» TASK
The entries below should be set down again exactly, with every picture left out.

» LISTED ENTRIES
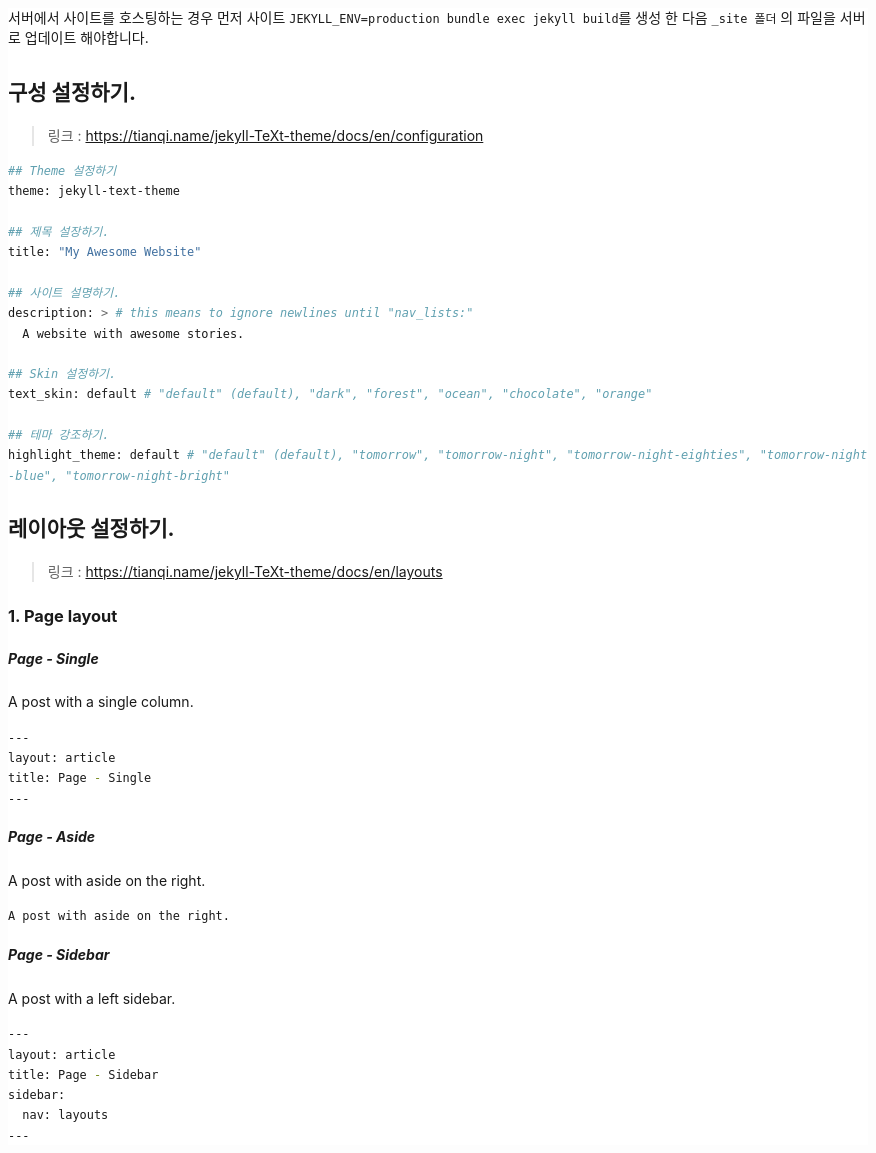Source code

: 서버에서 사이트를 호스팅하는 경우 먼저 사이트 `JEKYLL_ENV=production bundle exec jekyll build`를 생성 한 다음 `_site 폴더` 의 파일을 서버 로 업데이트 해야합니다.

## 구성  설정하기.
> 링크 : https://tianqi.name/jekyll-TeXt-theme/docs/en/configuration

```bash
## Theme 설정하기
theme: jekyll-text-theme

## 제목 설장하기.
title: "My Awesome Website"

## 사이트 설명하기.
description: > # this means to ignore newlines until "nav_lists:"
  A website with awesome stories.
  
## Skin 설정하기.
text_skin: default # "default" (default), "dark", "forest", "ocean", "chocolate", "orange"

## 테마 강조하기.
highlight_theme: default # "default" (default), "tomorrow", "tomorrow-night", "tomorrow-night-eighties", "tomorrow-night-blue", "tomorrow-night-bright"
```

## 레이아웃 설정하기.
> 링크 : https://tianqi.name/jekyll-TeXt-theme/docs/en/layouts

### 1. Page layout
##### Page - Single
A post with a single column.
```bash
---
layout: article
title: Page - Single
---
```
##### Page - Aside
A post with aside on the right.
```bash
A post with aside on the right.
```

##### Page - Sidebar
A post with a left sidebar.
```bash
---
layout: article
title: Page - Sidebar
sidebar:
  nav: layouts
---
```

» THE COMPLETED TASK
Source code

: 서버에서 사이트를 호스팅하는 경우 먼저 사이트 `JEKYLL_ENV=production bundle exec jekyll build`를 생성 한 다음 `_site 폴더` 의 파일을 서버 로 업데이트 해야합니다.

## 구성  설정하기.
> 링크 : https://tianqi.name/jekyll-TeXt-theme/docs/en/configuration

```bash
## Theme 설정하기
theme: jekyll-text-theme

## 제목 설장하기.
title: "My Awesome Website"

## 사이트 설명하기.
description: > # this means to ignore newlines until "nav_lists:"
  A website with awesome stories.
  
## Skin 설정하기.
text_skin: default # "default" (default), "dark", "forest", "ocean", "chocolate", "orange"

## 테마 강조하기.
highlight_theme: default # "default" (default), "tomorrow", "tomorrow-night", "tomorrow-night-eighties", "tomorrow-night-blue", "tomorrow-night-bright"
```

## 레이아웃 설정하기.
> 링크 : https://tianqi.name/jekyll-TeXt-theme/docs/en/layouts

### 1. Page layout
##### Page - Single
A post with a single column.
```bash
---
layout: article
title: Page - Single
---
```
##### Page - Aside
A post with aside on the right.
```bash
A post with aside on the right.
```

##### Page - Sidebar
A post with a left sidebar.
```bash
---
layout: article
title: Page - Sidebar
sidebar:
  nav: layouts
---
```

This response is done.